A Year: Day to Day Men: 29th of November, Solar Year 2018
November 29, 1895 was the birthdate of choreographer Busby Berkeley.
Born William Berkeley Enos in California, Busby Burkeley, enlisted for service in the military during World War I. He oversaw military drills for both the American and French forces, an experience which would give him inspiration in later years. Taking advantage of his mother’s theatrical connections, Burkeley became an entertainment officer, directing and producing plays for the American troops in postwar Germany.

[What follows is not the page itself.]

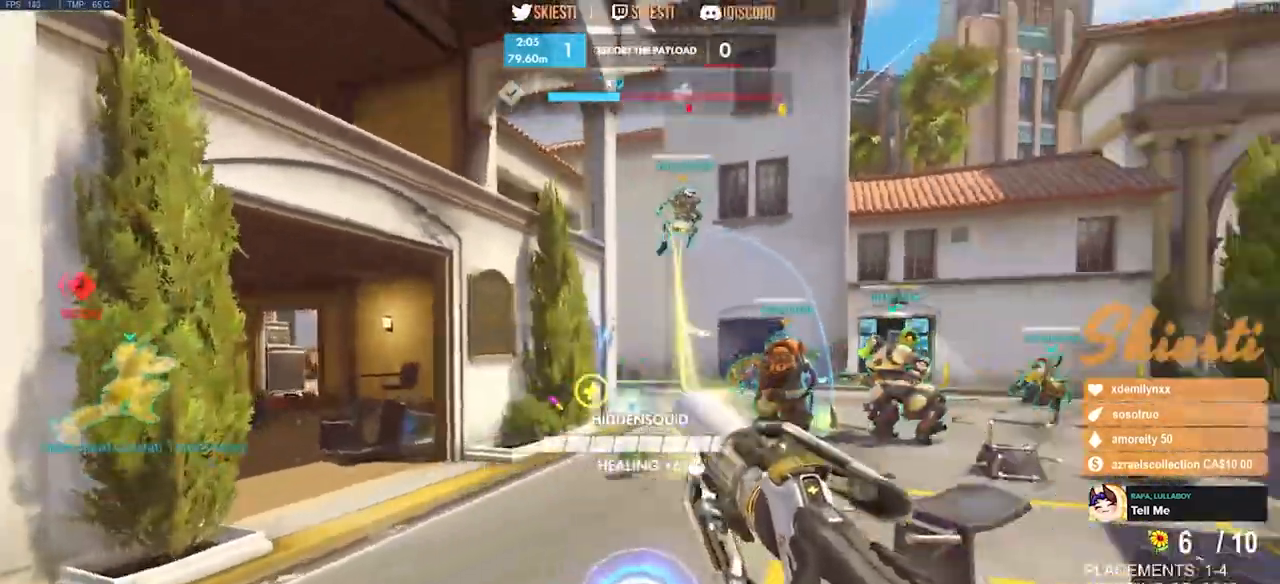
Gameplay with keyboard and mouse; each line is a JSON object with the keys and mouse buttons held at the frame after it. "events" lists presses ("down") and releases ("up") of "a", "ctrl", "d", "e", "q", "s", "shift", "space", "w", "mouse_left", "mouse_right", "mouse_mb4" and "mouse_mb5" between this image and that frame as [ms after this image, input, new state], when the widget could be followed in between. "mouse_left", "mouse_right", "mouse_mb4", "mouse_mb5" = the "left", "right", "mb4", "mb5" buttons of the "mouse" list. No other keys are recorded. Mouse movement is not recorded. Not read: mouse_wheel.
{"keys": ["d", "w"], "mouse": ["left", "right"], "events": [[117, "shift", "down"], [150, "s", "up"], [167, "space", "up"], [233, "mouse_left", "down"], [333, "shift", "up"], [367, "w", "down"]]}
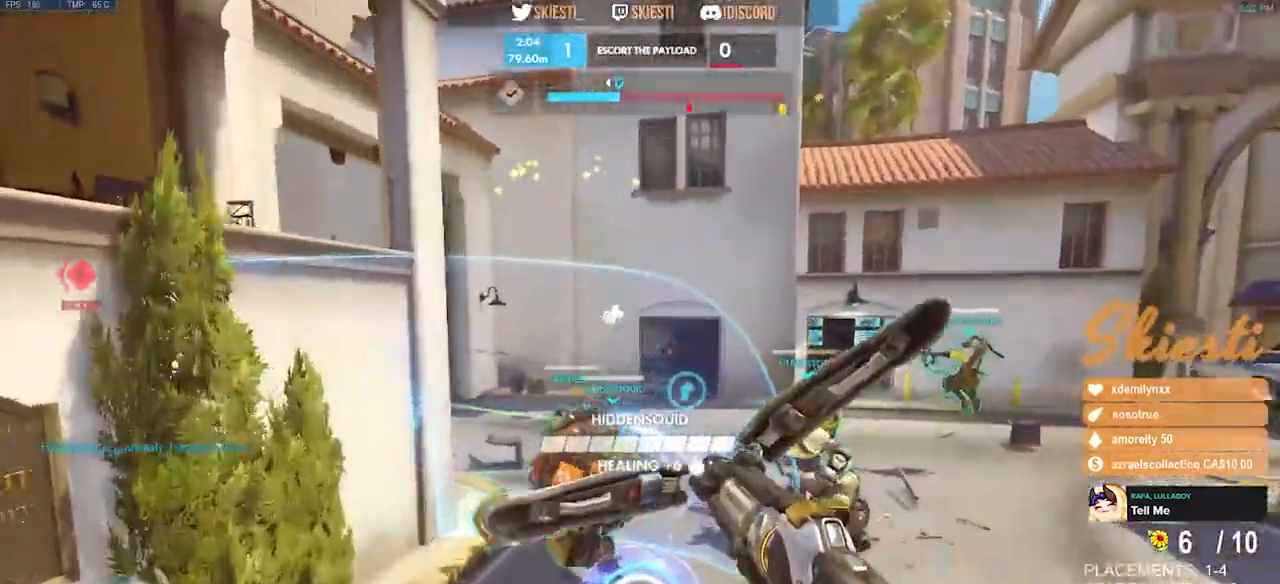
{"keys": ["a"], "mouse": ["left"], "events": [[17, "mouse_right", "up"], [83, "d", "up"], [267, "a", "down"], [433, "w", "up"]]}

Taking the name of Busby Berkeley, he turned to the stage after the war, finding his forte was directing musicals. In 1927, Berkeley choreographed the Rogers and Hart musical “A Connecticut Yankee”, which was a tremendous success, making him one of Broadway’s most-coveted choreographers. Following that success, he choreographed, directed, and produced the 1929 musical “The Street Singer”.
Success brought Busby Berkeley to the attention of Hollywood. Samuel Goldwyn had him work on comedian Eddie Cantor’s film “Whoopee”, previously a production on Broadway by Flo Ziegfeld. Berkeley choreographed and directed the dance numbers in the film. He late worked on the Bert Lahr musical “Flying High” and the 1932 “Night World” with its night club scenes.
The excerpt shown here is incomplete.